START
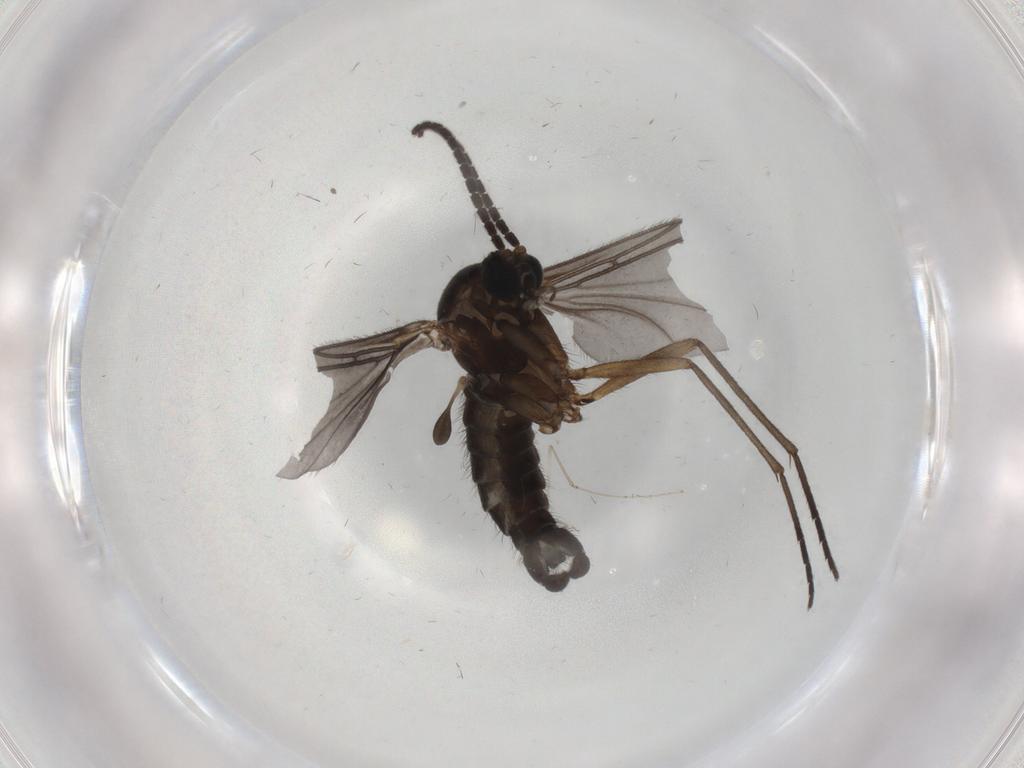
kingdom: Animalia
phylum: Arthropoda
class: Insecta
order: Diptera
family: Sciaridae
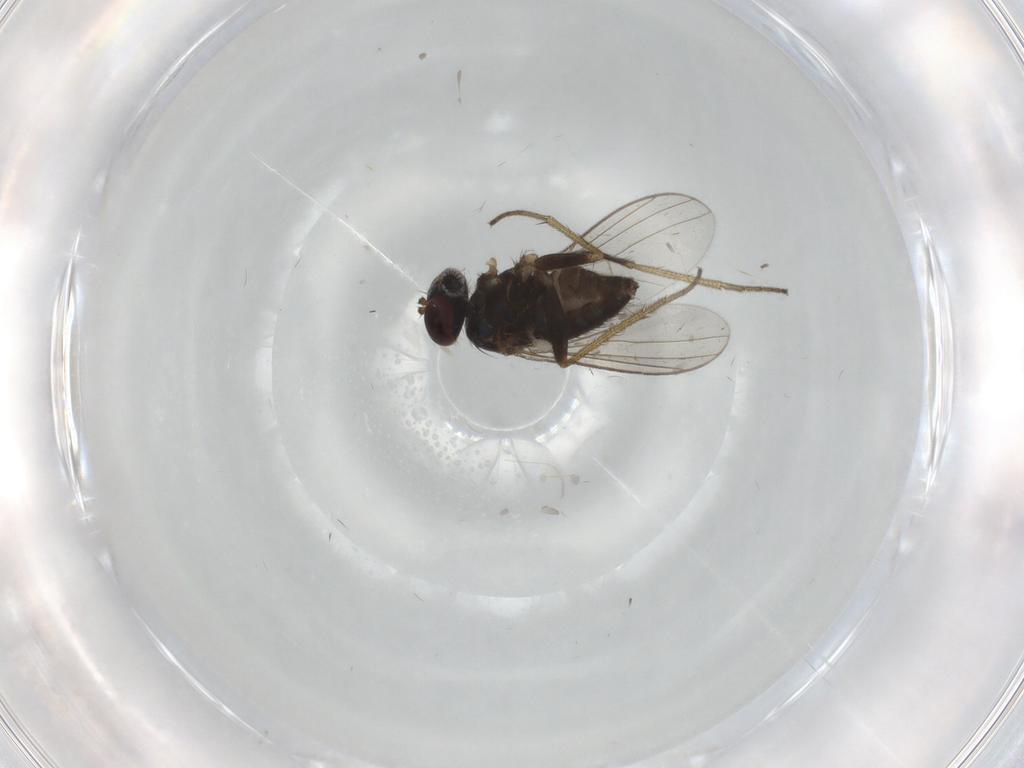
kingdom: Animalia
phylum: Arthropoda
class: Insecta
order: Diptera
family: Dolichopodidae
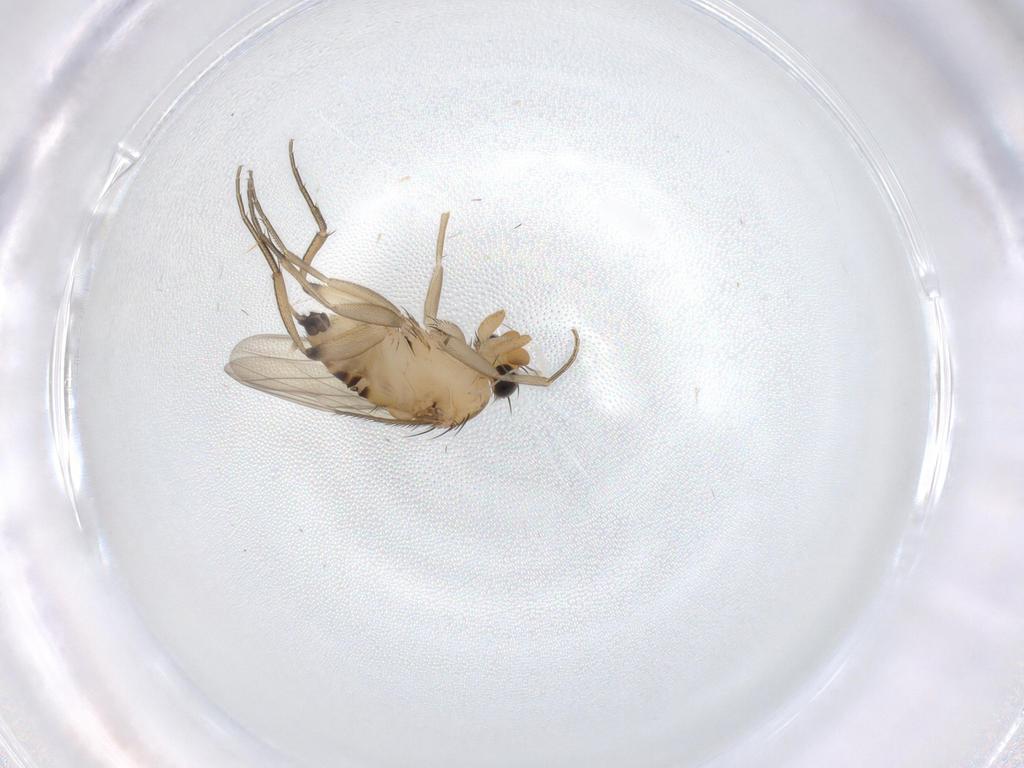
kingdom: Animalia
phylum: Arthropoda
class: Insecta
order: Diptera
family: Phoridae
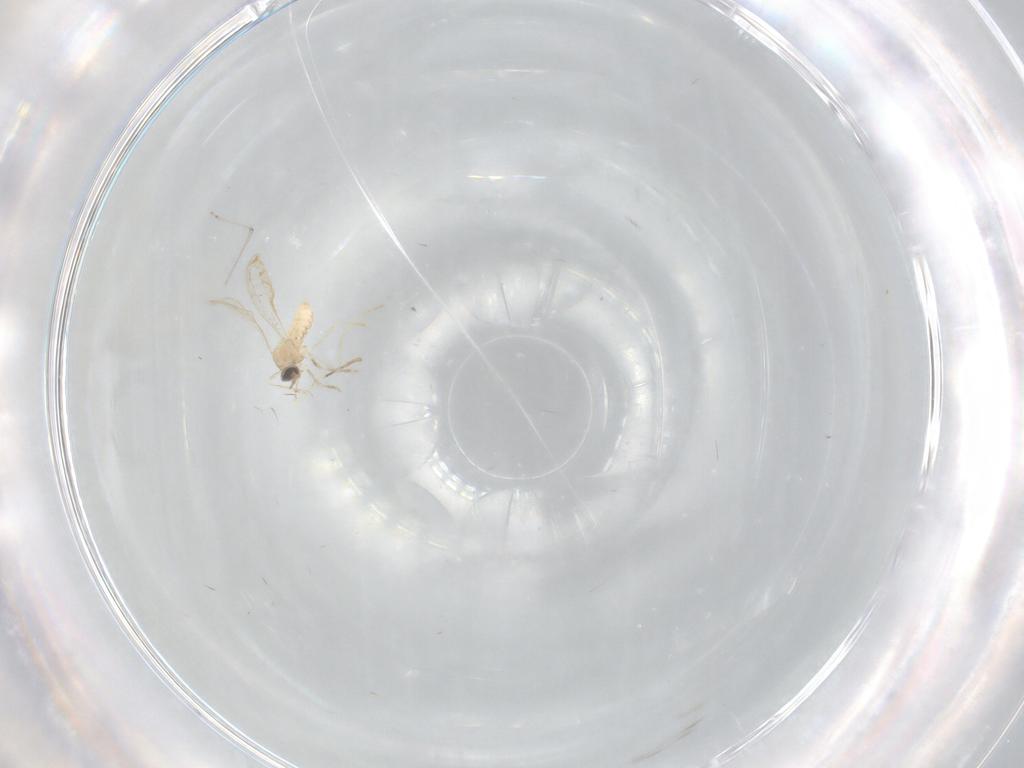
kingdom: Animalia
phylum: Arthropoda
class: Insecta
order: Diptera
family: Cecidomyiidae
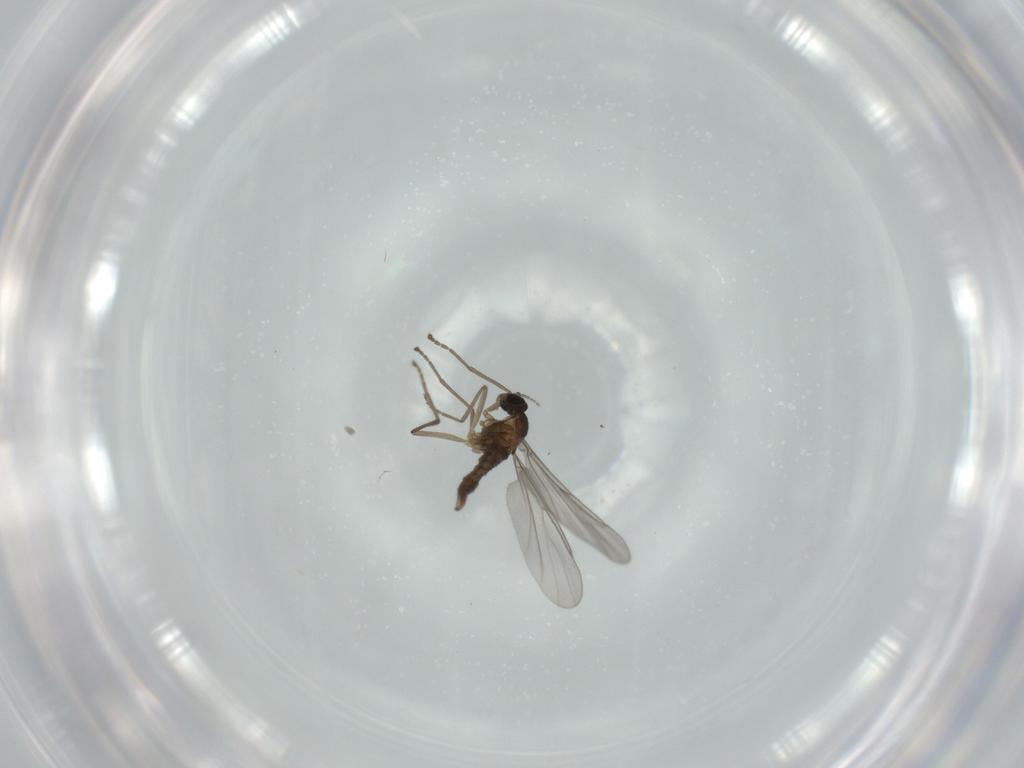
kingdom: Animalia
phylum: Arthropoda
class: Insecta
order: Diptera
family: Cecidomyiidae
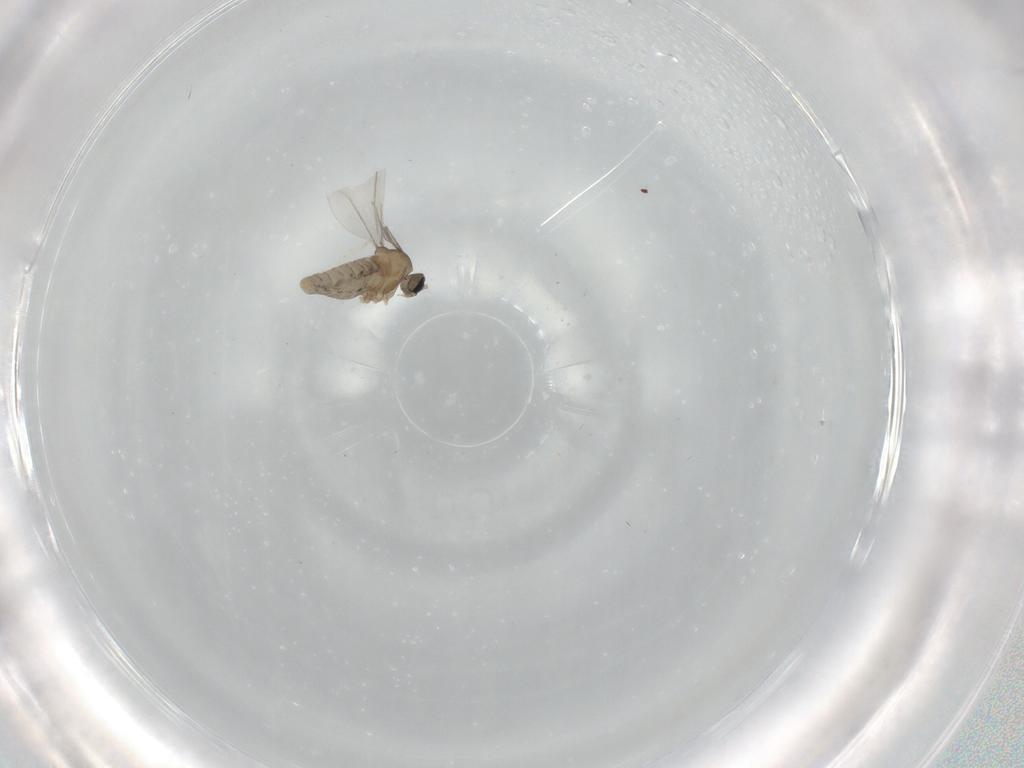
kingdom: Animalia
END
Problem to work on:
Rewrite the lines of all the items above with "phylum" changed to "division" and nothing else altered. Leave the pictures out.

Task answer:
kingdom: Animalia
division: Arthropoda
class: Insecta
order: Diptera
family: Sciaridae
kingdom: Animalia
division: Arthropoda
class: Insecta
order: Diptera
family: Dolichopodidae
kingdom: Animalia
division: Arthropoda
class: Insecta
order: Diptera
family: Phoridae
kingdom: Animalia
division: Arthropoda
class: Insecta
order: Diptera
family: Cecidomyiidae
kingdom: Animalia
division: Arthropoda
class: Insecta
order: Diptera
family: Cecidomyiidae
kingdom: Animalia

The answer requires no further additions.